Transcribe each entry exactly, without pictures.

□ □ □ □ □ □ □

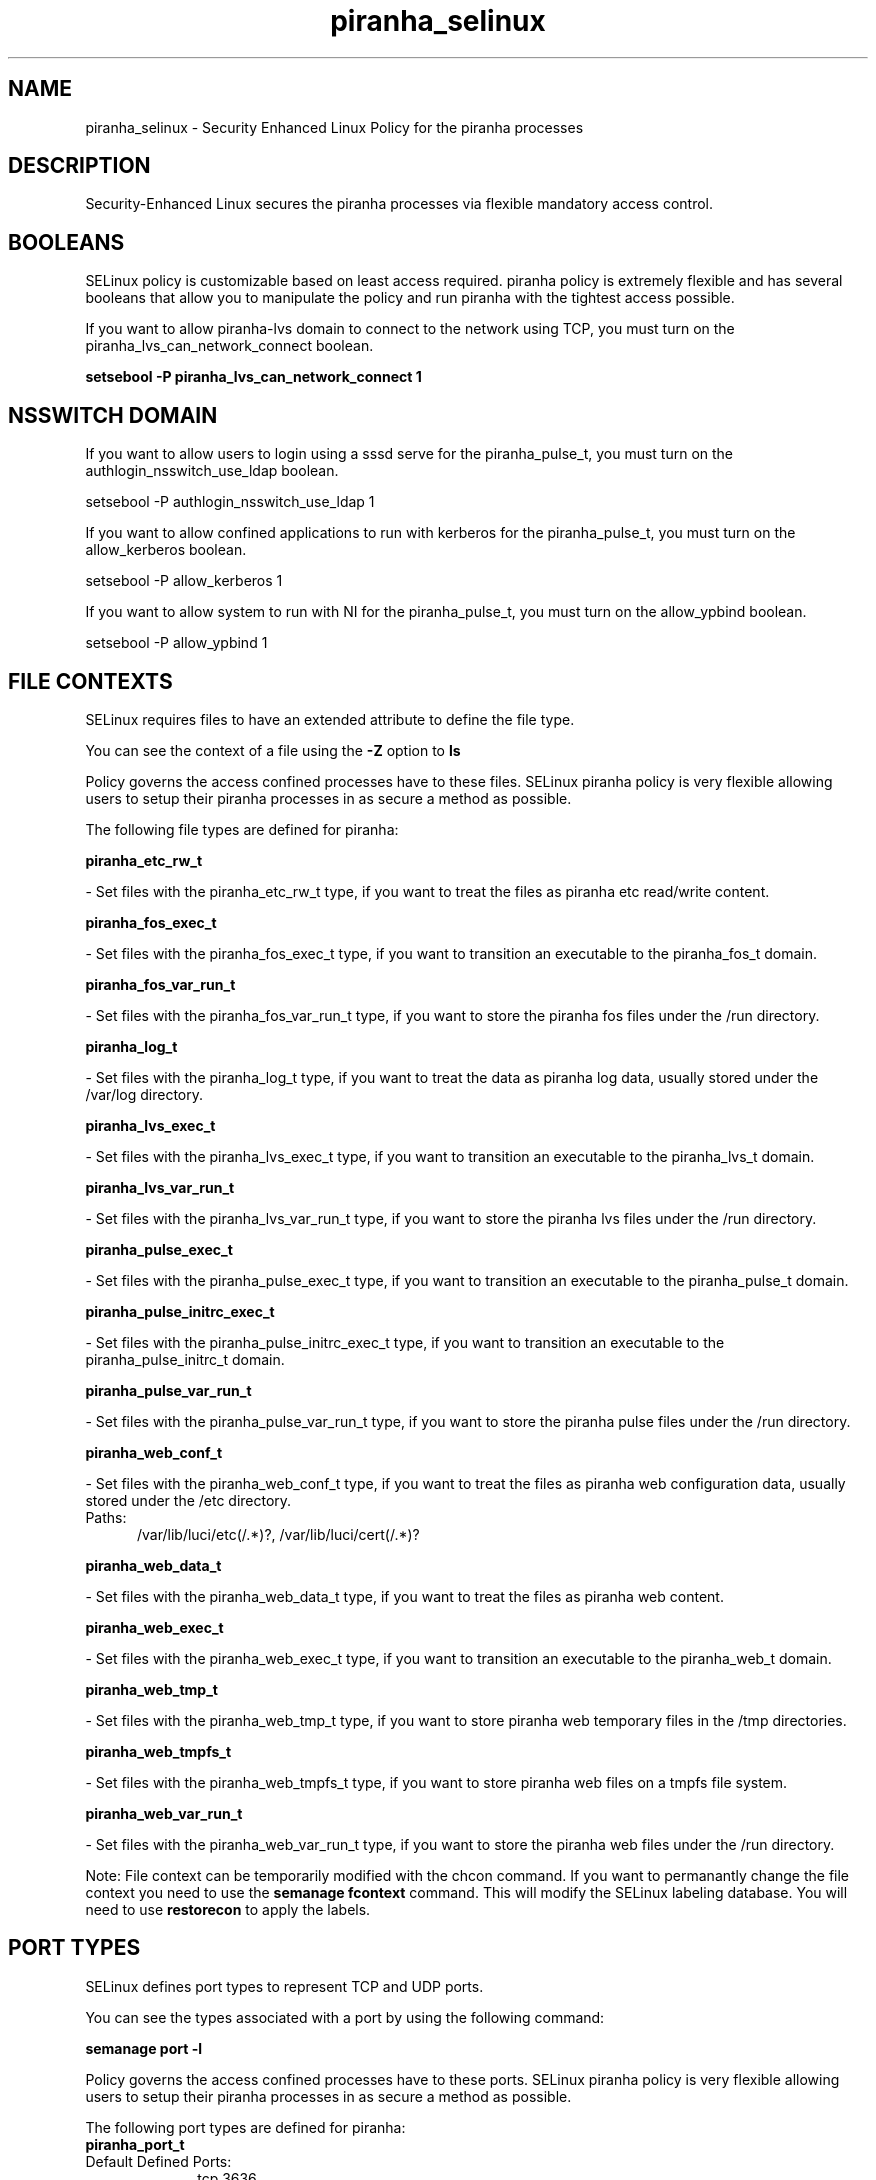 .TH  "piranha_selinux"  "8"  "piranha" "dwalsh@redhat.com" "piranha SELinux Policy documentation"
.SH "NAME"
piranha_selinux \- Security Enhanced Linux Policy for the piranha processes
.SH "DESCRIPTION"

Security-Enhanced Linux secures the piranha processes via flexible mandatory access
control.  

.SH BOOLEANS
SELinux policy is customizable based on least access required.  piranha policy is extremely flexible and has several booleans that allow you to manipulate the policy and run piranha with the tightest access possible.


.PP
If you want to allow piranha-lvs domain to connect to the network using TCP, you must turn on the piranha_lvs_can_network_connect boolean.

.EX
.B setsebool -P piranha_lvs_can_network_connect 1
.EE

.SH NSSWITCH DOMAIN

.PP
If you want to allow users to login using a sssd serve for the piranha_pulse_t, you must turn on the authlogin_nsswitch_use_ldap boolean.

.EX
setsebool -P authlogin_nsswitch_use_ldap 1
.EE

.PP
If you want to allow confined applications to run with kerberos for the piranha_pulse_t, you must turn on the allow_kerberos boolean.

.EX
setsebool -P allow_kerberos 1
.EE

.PP
If you want to allow system to run with NI for the piranha_pulse_t, you must turn on the allow_ypbind boolean.

.EX
setsebool -P allow_ypbind 1
.EE

.SH FILE CONTEXTS
SELinux requires files to have an extended attribute to define the file type. 
.PP
You can see the context of a file using the \fB\-Z\fP option to \fBls\bP
.PP
Policy governs the access confined processes have to these files. 
SELinux piranha policy is very flexible allowing users to setup their piranha processes in as secure a method as possible.
.PP 
The following file types are defined for piranha:


.EX
.PP
.B piranha_etc_rw_t 
.EE

- Set files with the piranha_etc_rw_t type, if you want to treat the files as piranha etc read/write content.


.EX
.PP
.B piranha_fos_exec_t 
.EE

- Set files with the piranha_fos_exec_t type, if you want to transition an executable to the piranha_fos_t domain.


.EX
.PP
.B piranha_fos_var_run_t 
.EE

- Set files with the piranha_fos_var_run_t type, if you want to store the piranha fos files under the /run directory.


.EX
.PP
.B piranha_log_t 
.EE

- Set files with the piranha_log_t type, if you want to treat the data as piranha log data, usually stored under the /var/log directory.


.EX
.PP
.B piranha_lvs_exec_t 
.EE

- Set files with the piranha_lvs_exec_t type, if you want to transition an executable to the piranha_lvs_t domain.


.EX
.PP
.B piranha_lvs_var_run_t 
.EE

- Set files with the piranha_lvs_var_run_t type, if you want to store the piranha lvs files under the /run directory.


.EX
.PP
.B piranha_pulse_exec_t 
.EE

- Set files with the piranha_pulse_exec_t type, if you want to transition an executable to the piranha_pulse_t domain.


.EX
.PP
.B piranha_pulse_initrc_exec_t 
.EE

- Set files with the piranha_pulse_initrc_exec_t type, if you want to transition an executable to the piranha_pulse_initrc_t domain.


.EX
.PP
.B piranha_pulse_var_run_t 
.EE

- Set files with the piranha_pulse_var_run_t type, if you want to store the piranha pulse files under the /run directory.


.EX
.PP
.B piranha_web_conf_t 
.EE

- Set files with the piranha_web_conf_t type, if you want to treat the files as piranha web configuration data, usually stored under the /etc directory.

.br
.TP 5
Paths: 
/var/lib/luci/etc(/.*)?, /var/lib/luci/cert(/.*)?

.EX
.PP
.B piranha_web_data_t 
.EE

- Set files with the piranha_web_data_t type, if you want to treat the files as piranha web content.


.EX
.PP
.B piranha_web_exec_t 
.EE

- Set files with the piranha_web_exec_t type, if you want to transition an executable to the piranha_web_t domain.


.EX
.PP
.B piranha_web_tmp_t 
.EE

- Set files with the piranha_web_tmp_t type, if you want to store piranha web temporary files in the /tmp directories.


.EX
.PP
.B piranha_web_tmpfs_t 
.EE

- Set files with the piranha_web_tmpfs_t type, if you want to store piranha web files on a tmpfs file system.


.EX
.PP
.B piranha_web_var_run_t 
.EE

- Set files with the piranha_web_var_run_t type, if you want to store the piranha web files under the /run directory.


.PP
Note: File context can be temporarily modified with the chcon command.  If you want to permanantly change the file context you need to use the 
.B semanage fcontext 
command.  This will modify the SELinux labeling database.  You will need to use
.B restorecon
to apply the labels.

.SH PORT TYPES
SELinux defines port types to represent TCP and UDP ports. 
.PP
You can see the types associated with a port by using the following command: 

.B semanage port -l

.PP
Policy governs the access confined processes have to these ports. 
SELinux piranha policy is very flexible allowing users to setup their piranha processes in as secure a method as possible.
.PP 
The following port types are defined for piranha:

.EX
.TP 5
.B piranha_port_t 
.TP 10
.EE


Default Defined Ports:
tcp 3636
.EE
.SH PROCESS TYPES
SELinux defines process types (domains) for each process running on the system
.PP
You can see the context of a process using the \fB\-Z\fP option to \fBps\bP
.PP
Policy governs the access confined processes have to files. 
SELinux piranha policy is very flexible allowing users to setup their piranha processes in as secure a method as possible.
.PP 
The following process types are defined for piranha:

.EX
.B piranha_pulse_t, piranha_fos_t, piranha_lvs_t, piranha_web_t 
.EE
.PP
Note: 
.B semanage permissive -a PROCESS_TYPE 
can be used to make a process type permissive. Permissive process types are not denied access by SELinux. AVC messages will still be generated.

.SH "COMMANDS"
.B semanage fcontext
can also be used to manipulate default file context mappings.
.PP
.B semanage permissive
can also be used to manipulate whether or not a process type is permissive.
.PP
.B semanage module
can also be used to enable/disable/install/remove policy modules.

.B semanage port
can also be used to manipulate the port definitions

.B semanage boolean
can also be used to manipulate the booleans

.PP
.B system-config-selinux 
is a GUI tool available to customize SELinux policy settings.

.SH AUTHOR	
This manual page was autogenerated by genman.py.

.SH "SEE ALSO"
selinux(8), piranha(8), semanage(8), restorecon(8), chcon(1)
, setsebool(8)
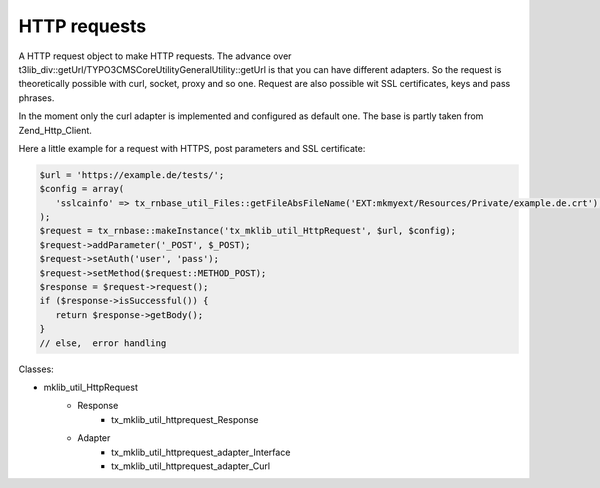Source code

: .. ==================================================
.. FOR YOUR INFORMATION
.. --------------------------------------------------
.. -*- coding: utf-8 -*- with BOM.






HTTP requests
=============
A HTTP request object to make HTTP requests. The advance over t3lib_div::getUrl/\TYPO3\CMS\Core\Utility\GeneralUtility::getUrl is that you can have
different adapters. So the request is theoretically possible with curl, socket, proxy and so one.
Request are also possible wit SSL certificates, keys and pass phrases.

In the moment only the curl adapter is implemented and configured as default one. The base
is partly taken from Zend_Http_Client.

Here a little example for a request with HTTPS, post parameters and SSL certificate:

.. code-block:: php

   $url = 'https://example.de/tests/';
   $config = array(
      'sslcainfo' => tx_rnbase_util_Files::getFileAbsFileName('EXT:mkmyext/Resources/Private/example.de.crt'),
   );
   $request = tx_rnbase::makeInstance('tx_mklib_util_HttpRequest', $url, $config);
   $request->addParameter('_POST', $_POST);
   $request->setAuth('user', 'pass');
   $request->setMethod($request::METHOD_POST);
   $response = $request->request();
   if ($response->isSuccessful()) {
      return $response->getBody();
   }
   // else,  error handling

Classes:

* mklib_util_HttpRequest
   * Response
      * tx_mklib_util_httprequest_Response
   * Adapter
      * tx_mklib_util_httprequest_adapter_Interface
      * tx_mklib_util_httprequest_adapter_Curl
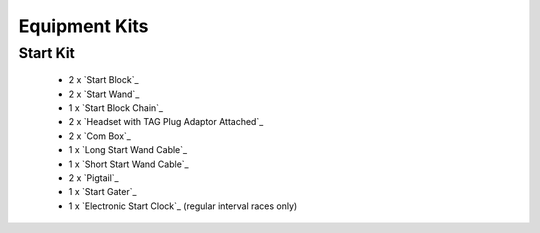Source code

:Equipment Kits
==============

Start Kit
---------
  - 2 x `Start Block`_
  - 2 x `Start Wand`_
  - 1 x `Start Block Chain`_
  - 2 x `Headset with TAG Plug Adaptor Attached`_
  - 2 x `Com Box`_
  - 1 x `Long Start Wand Cable`_
  - 1 x `Short Start Wand Cable`_
  - 2 x `Pigtail`_
  - 1 x `Start Gater`_
  - 1 x `Electronic Start Clock`_ (regular interval races only)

□ □ □ □ □ □ □

* Response *
 .TH  "piranha_selinux"  "8"  "piranha" "dwalsh@redhat.com" "piranha SELinux Policy documentation"
.SH "NAME"
piranha_selinux \- Security Enhanced Linux Policy for the piranha processes
.SH "DESCRIPTION"

Security-Enhanced Linux secures the piranha processes via flexible mandatory access
control.  

.SH BOOLEANS
SELinux policy is customizable based on least access required.  piranha policy is extremely flexible and has several booleans that allow you to manipulate the policy and run piranha with the tightest access possible.


.PP
If you want to allow piranha-lvs domain to connect to the network using TCP, you must turn on the piranha_lvs_can_network_connect boolean.

.EX
.B setsebool -P piranha_lvs_can_network_connect 1
.EE

.SH NSSWITCH DOMAIN

.PP
If you want to allow users to login using a sssd serve for the piranha_pulse_t, you must turn on the authlogin_nsswitch_use_ldap boolean.

.EX
setsebool -P authlogin_nsswitch_use_ldap 1
.EE

.PP
If you want to allow confined applications to run with kerberos for the piranha_pulse_t, you must turn on the allow_kerberos boolean.

.EX
setsebool -P allow_kerberos 1
.EE

.PP
If you want to allow system to run with NI for the piranha_pulse_t, you must turn on the allow_ypbind boolean.

.EX
setsebool -P allow_ypbind 1
.EE

.SH FILE CONTEXTS
SELinux requires files to have an extended attribute to define the file type. 
.PP
You can see the context of a file using the \fB\-Z\fP option to \fBls\bP
.PP
Policy governs the access confined processes have to these files. 
SELinux piranha policy is very flexible allowing users to setup their piranha processes in as secure a method as possible.
.PP 
The following file types are defined for piranha:


.EX
.PP
.B piranha_etc_rw_t 
.EE

- Set files with the piranha_etc_rw_t type, if you want to treat the files as piranha etc read/write content.


.EX
.PP
.B piranha_fos_exec_t 
.EE

- Set files with the piranha_fos_exec_t type, if you want to transition an executable to the piranha_fos_t domain.


.EX
.PP
.B piranha_fos_var_run_t 
.EE

- Set files with the piranha_fos_var_run_t type, if you want to store the piranha fos files under the /run directory.


.EX
.PP
.B piranha_log_t 
.EE

- Set files with the piranha_log_t type, if you want to treat the data as piranha log data, usually stored under the /var/log directory.


.EX
.PP
.B piranha_lvs_exec_t 
.EE

- Set files with the piranha_lvs_exec_t type, if you want to transition an executable to the piranha_lvs_t domain.


.EX
.PP
.B piranha_lvs_var_run_t 
.EE

- Set files with the piranha_lvs_var_run_t type, if you want to store the piranha lvs files under the /run directory.


.EX
.PP
.B piranha_pulse_exec_t 
.EE

- Set files with the piranha_pulse_exec_t type, if you want to transition an executable to the piranha_pulse_t domain.


.EX
.PP
.B piranha_pulse_initrc_exec_t 
.EE

- Set files with the piranha_pulse_initrc_exec_t type, if you want to transition an executable to the piranha_pulse_initrc_t domain.


.EX
.PP
.B piranha_pulse_var_run_t 
.EE

- Set files with the piranha_pulse_var_run_t type, if you want to store the piranha pulse files under the /run directory.


.EX
.PP
.B piranha_web_conf_t 
.EE

- Set files with the piranha_web_conf_t type, if you want to treat the files as piranha web configuration data, usually stored under the /etc directory.

.br
.TP 5
Paths: 
/var/lib/luci/etc(/.*)?, /var/lib/luci/cert(/.*)?

.EX
.PP
.B piranha_web_data_t 
.EE

- Set files with the piranha_web_data_t type, if you want to treat the files as piranha web content.


.EX
.PP
.B piranha_web_exec_t 
.EE

- Set files with the piranha_web_exec_t type, if you want to transition an executable to the piranha_web_t domain.


.EX
.PP
.B piranha_web_tmp_t 
.EE

- Set files with the piranha_web_tmp_t type, if you want to store piranha web temporary files in the /tmp directories.


.EX
.PP
.B piranha_web_tmpfs_t 
.EE

- Set files with the piranha_web_tmpfs_t type, if you want to store piranha web files on a tmpfs file system.


.EX
.PP
.B piranha_web_var_run_t 
.EE

- Set files with the piranha_web_var_run_t type, if you want to store the piranha web files under the /run directory.


.PP
Note: File context can be temporarily modified with the chcon command.  If you want to permanantly change the file context you need to use the 
.B semanage fcontext 
command.  This will modify the SELinux labeling database.  You will need to use
.B restorecon
to apply the labels.

.SH PORT TYPES
SELinux defines port types to represent TCP and UDP ports. 
.PP
You can see the types associated with a port by using the following command: 

.B semanage port -l

.PP
Policy governs the access confined processes have to these ports. 
SELinux piranha policy is very flexible allowing users to setup their piranha processes in as secure a method as possible.
.PP 
The following port types are defined for piranha:

.EX
.TP 5
.B piranha_port_t 
.TP 10
.EE


Default Defined Ports:
tcp 3636
.EE
.SH PROCESS TYPES
SELinux defines process types (domains) for each process running on the system
.PP
You can see the context of a process using the \fB\-Z\fP option to \fBps\bP
.PP
Policy governs the access confined processes have to files. 
SELinux piranha policy is very flexible allowing users to setup their piranha processes in as secure a method as possible.
.PP 
The following process types are defined for piranha:

.EX
.B piranha_pulse_t, piranha_fos_t, piranha_lvs_t, piranha_web_t 
.EE
.PP
Note: 
.B semanage permissive -a PROCESS_TYPE 
can be used to make a process type permissive. Permissive process types are not denied access by SELinux. AVC messages will still be generated.

.SH "COMMANDS"
.B semanage fcontext
can also be used to manipulate default file context mappings.
.PP
.B semanage permissive
can also be used to manipulate whether or not a process type is permissive.
.PP
.B semanage module
can also be used to enable/disable/install/remove policy modules.

.B semanage port
can also be used to manipulate the port definitions

.B semanage boolean
can also be used to manipulate the booleans

.PP
.B system-config-selinux 
is a GUI tool available to customize SELinux policy settings.

.SH AUTHOR	
This manual page was autogenerated by genman.py.

.SH "SEE ALSO"
selinux(8), piranha(8), semanage(8), restorecon(8), chcon(1)
, setsebool(8)
Source code

: .. ==================================================
.. FOR YOUR INFORMATION
.. --------------------------------------------------
.. -*- coding: utf-8 -*- with BOM.






HTTP requests
=============
A HTTP request object to make HTTP requests. The advance over t3lib_div::getUrl/\TYPO3\CMS\Core\Utility\GeneralUtility::getUrl is that you can have
different adapters. So the request is theoretically possible with curl, socket, proxy and so one.
Request are also possible wit SSL certificates, keys and pass phrases.

In the moment only the curl adapter is implemented and configured as default one. The base
is partly taken from Zend_Http_Client.

Here a little example for a request with HTTPS, post parameters and SSL certificate:

.. code-block:: php

   $url = 'https://example.de/tests/';
   $config = array(
      'sslcainfo' => tx_rnbase_util_Files::getFileAbsFileName('EXT:mkmyext/Resources/Private/example.de.crt'),
   );
   $request = tx_rnbase::makeInstance('tx_mklib_util_HttpRequest', $url, $config);
   $request->addParameter('_POST', $_POST);
   $request->setAuth('user', 'pass');
   $request->setMethod($request::METHOD_POST);
   $response = $request->request();
   if ($response->isSuccessful()) {
      return $response->getBody();
   }
   // else,  error handling

Classes:

* mklib_util_HttpRequest
   * Response
      * tx_mklib_util_httprequest_Response
   * Adapter
      * tx_mklib_util_httprequest_adapter_Interface
      * tx_mklib_util_httprequest_adapter_Curl
Source code

:Equipment Kits
==============

Start Kit
---------
  - 2 x `Start Block`_
  - 2 x `Start Wand`_
  - 1 x `Start Block Chain`_
  - 2 x `Headset with TAG Plug Adaptor Attached`_
  - 2 x `Com Box`_
  - 1 x `Long Start Wand Cable`_
  - 1 x `Short Start Wand Cable`_
  - 2 x `Pigtail`_
  - 1 x `Start Gater`_
  - 1 x `Electronic Start Clock`_ (regular interval races only)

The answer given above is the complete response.